Spruch:
Im Strafverfahren zum AZ 9 U 362/02a des Bezirksgerichtes Innsbruck verletzen die Urteile dieses Gerichtes vom 1. Oktober 2002 (ON 8) und des Landesgerichtes Innsbruck als Berufungsgericht vom 4. April 2003 (II Bl 53/03, ON 14) das Gesetz in der Bestimmung des § 148a Abs 1 StGB.
Text
Gründe:
Mit Urteil des Bezirksgerichtes Innsbruck vom 1. Oktober 2002, GZ 9 U 362/02a-8, wurde Hanspeter P***** - dem Strafantrag des Bezirksanwaltes entsprechend - des Vergehens des Diebstahles nach § 127 StGB schuldig erkannt. Danach hat er am 18. März 2002 in Innsbruck „fremde Sachen, und zwar einen Betrag von 250 Euro, welchen er bei der Raiffeisen-Landesbank Marktplatz mittels der aufgefundenen Bankomatkarte der Herlinde W***** von ihrem Konto auf sein Konto überweisen ließ, mit dem Vorsatz weggenommen, sich durch die Zueignung unrechtmäßig zu bereichern".

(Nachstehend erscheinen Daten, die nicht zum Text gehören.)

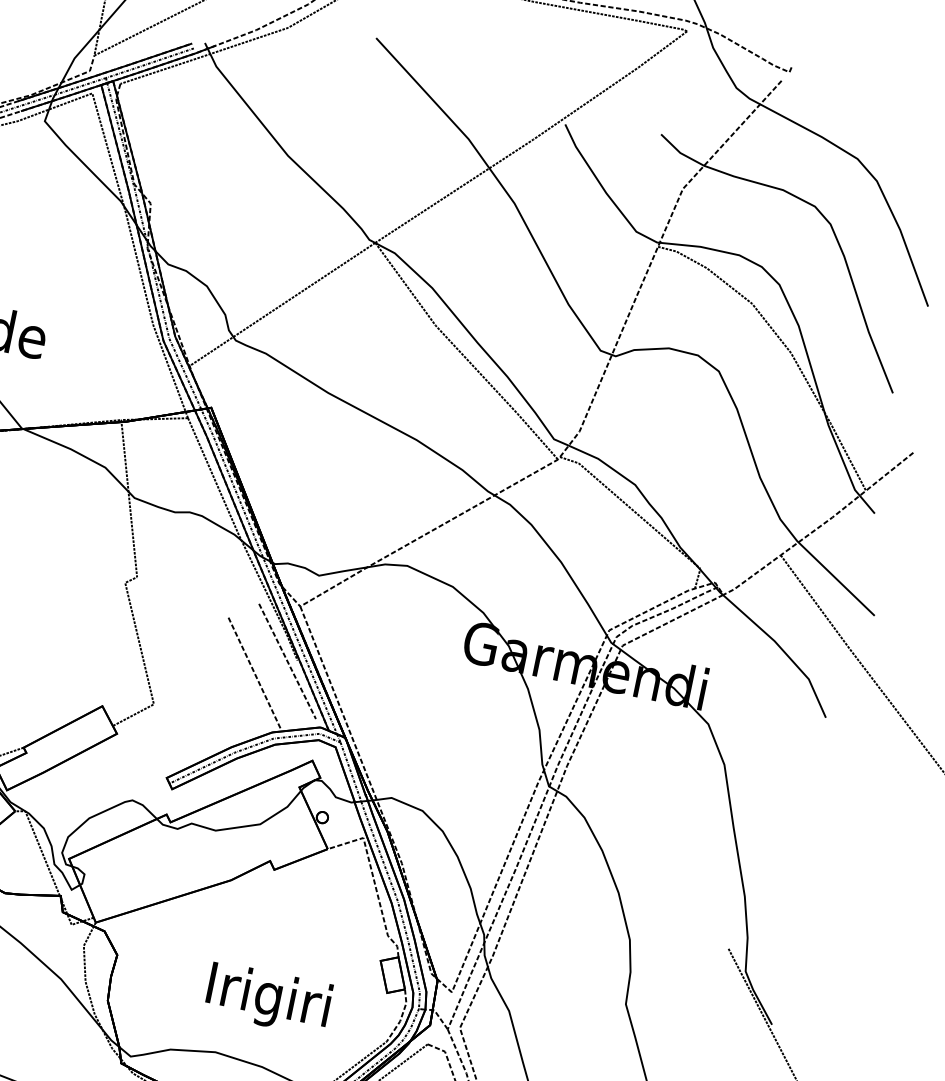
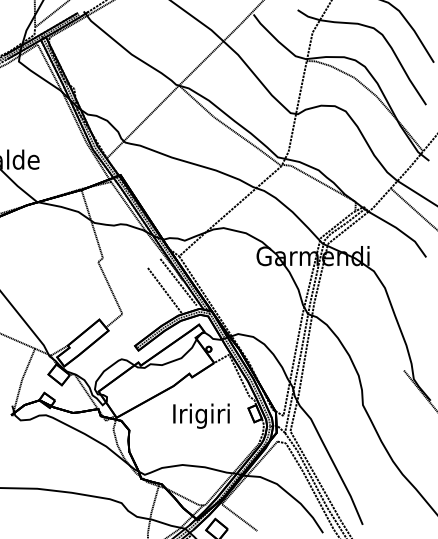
text: (268, 997) -> (201, 415), moved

Der dagegen erhobenen Berufung der Staatsanwaltschaft wegen Nichtigkeit (ON 10), mit welcher die Anklagebehörde die rechtliche Beurteilung der Tat als Vergehen des betrügerischen Datenverarbeitungsmissbrauchs nach § 148a (Abs 1) StGB anstrebte, gab das Landesgericht Innsbruck mit Urteil vom 4. April 2003, AZ II Bl 53/03 (ON 14 der U-Akten), nicht Folge.
Beide Urteile stehen mit dem Gesetz nicht im Einklang.
Rechtliche Beurteilung
Das Tatbild des Vergehens des Diebstahles nach § 127 StGB erfordert ua eine Sachwegnahme unter Bruch der tatsächlichen Sachherrschaft des Gewahrsamsinhabers. In diesem Sinn beurteilt die ständige Rechtsprechung die Behebung von Bargeld bei einem Bankomaten mittels unbefugter Benützung einer fremden Bankomatkarte als Diebstahl (SSt 56/85 = JBl 1986, 261; EvBl 1990/40 = JBl 1992, 605; RZ 1997/50; 15 Os 139, 140/02, SSt 64/88).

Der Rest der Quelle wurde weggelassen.